Newsletter
BGH stärkt Vertretungsbefugnisse des Besonderen Vertreters
Mit Urteil vom 21.06.2022 (II ZR 181/21) bestätigte der BGH, dass der Besondere Vertreter zur Verfolgung der von ihm geltend zu machenden Ersatzansprüche Rechtsanwälte im Namen der AG beauftragen kann und in einem Vergütungsprozess dieser Anwälte gegen die AG die Gesellschaft vertritt.
Der BGH hat in einer wichtigen Frage ein weiteres Mal die Rechte des Besonderen Vertreters einer Aktiengesellschaft (AG) gestärkt. Das Gesetz regelt nur rudimentär die Rechte und Vertretungsbefugnisse eines Besonderen Vertreters, den die Hauptversammlung bestellt hat, um Ersatzansprüche der AG geltend zu machen. In früheren Entscheidungen hatte die höchstrichterliche Rechtsprechung u.a. festgestellt, dass der Besondere Vertreter Hilfsansprüche hat, um seine Aufgabe wahrnehmen zu können; so haben die Gerichte mehrfach bestätigt, dass der Besondere Vertreter Informationsansprüche hat und auch gegen den Widerstand des Vorstands gerichtlich durchsetzen kann.
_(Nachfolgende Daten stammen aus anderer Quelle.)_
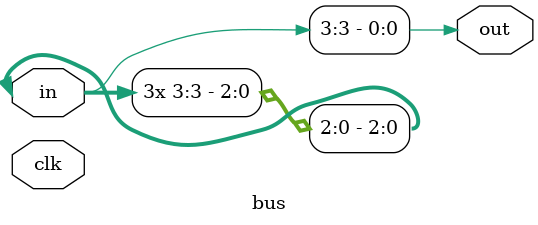
<source format=v>
module bus(
	input [3:0]in,
	output out,
	input clk
);

assign out = in[0];
assign out = in[1];
assign out = in[2];
assign out = in[3];



endmodule

</source>
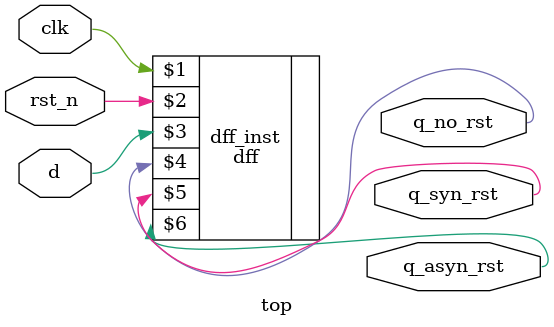
<source format=v>
module top(clk,rst_n,d,q_no_rst,q_syn_rst,q_asyn_rst);
    input clk,rst_n,d;
    output reg q_no_rst,q_syn_rst,q_asyn_rst;
    dff dff_inst(clk,rst_n,d,q_no_rst,q_syn_rst,q_asyn_rst);
endmodule
</source>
Auch hatte der BGH sein Recht anerkannt, sich als Nebenintervenient an Anfechtungsprozessen zu beteiligen, die seine Amtsstellung betreffen. Mit der vorliegenden Entscheidung bekräftigt der BGH, dass der Besondere Vertreter in seinem Aufgabenkreis Vorstand und Aufsichtsrat verdrängt und die Gesellschaft vertritt, und zwar auch beim Abschluss erforderlicher Hilfsgeschäfte. Der BGH betont, dass der Besondere Vertreter die Befugnis habe, zu seiner Unterstützung bei der Anspruchsverfolgung einen Rechtsanwalt im Namen der Gesellschaft zu beauftragen. Zahlt der Vorstand die Vergütung dieser Rechtsanwälte nicht, so dass diese ihr Honorar einklagen müssen, wird die AG im Honorarprozess nach den Feststellungen des BGH nicht von Vorstand und Aufsichtsrat, sondern durch den Besonderen Vertreter vertreten.
Was auf den ersten Blick wie eine reine Formfrage wirkt, geht jedoch weit darüber hinaus. Der BGH stärkt erheblich die Position des Besonderen Vertreters und die Funktionsfähigkeit dieses Rechtsinstituts. In der Praxis hat sich gezeigt, dass vom Vorstand häufig der Versuch unternommen wird, die Tätigkeit des Besonderen Vertreters dadurch zu torpedieren, dass die vom Besonderen Vertreter zur Anspruchsverfolgung bestellten Anwälte schlicht nicht bezahlt werden. Bekommt der zur Geltendmachung von Ersatzansprüchen bestellte Besondere Vertreter nicht die zur Erfüllung seiner Aufgaben notwendige Unterstützung, weil der Vorstand die dafür eingesetzten Hilfskräfte nicht bezahlt, verhindert der Vorstand damit zugleich eine erfolgreiche Geltendmachung der Ersatzansprüche. Eine solche faktische wirtschaftliche Blockademöglichkeit ist dem Vorstand durch die Entscheidung des BGH dadurch genommen, dass der Besondere Vertreter im Vergütungsprozess der Anwälte die AG vertritt und somit berechtigte Honorarforderungen anerkennen kann.
Die Entscheidung des BGH ist nur konsequent; denn sie betont, dass die Einsetzung eines Besonderen Vertreters durch die Aktionäre gerade eine Verfolgung von Ansprüchen der AG trotz Interessen- und Loyalitätskonflikten von Vorstand und Aufsichtsrat ermöglichen soll. Dieser Gesetzeszweck wird durch die vorliegende Entscheidung des BGH zusätzlich abgesichert, da sie verhindert, dass der Vorstand, dem durch die Einsetzung des Besonderen Vertreters gerade die Vertretungsbefugnis entzogen ist, rein faktisch über den Umweg der Verweigerung der Bezahlung von Hilfspersonen doch die von der Hauptversammlung beschlossene Geltendmachung von Ersatzansprüchen verhindern kann. Die Entscheidung ist daher zu begrüßen und fügt sich nahtlos in die bisherige Rechtsprechung des BGH zum Besonderen Vertreter ein.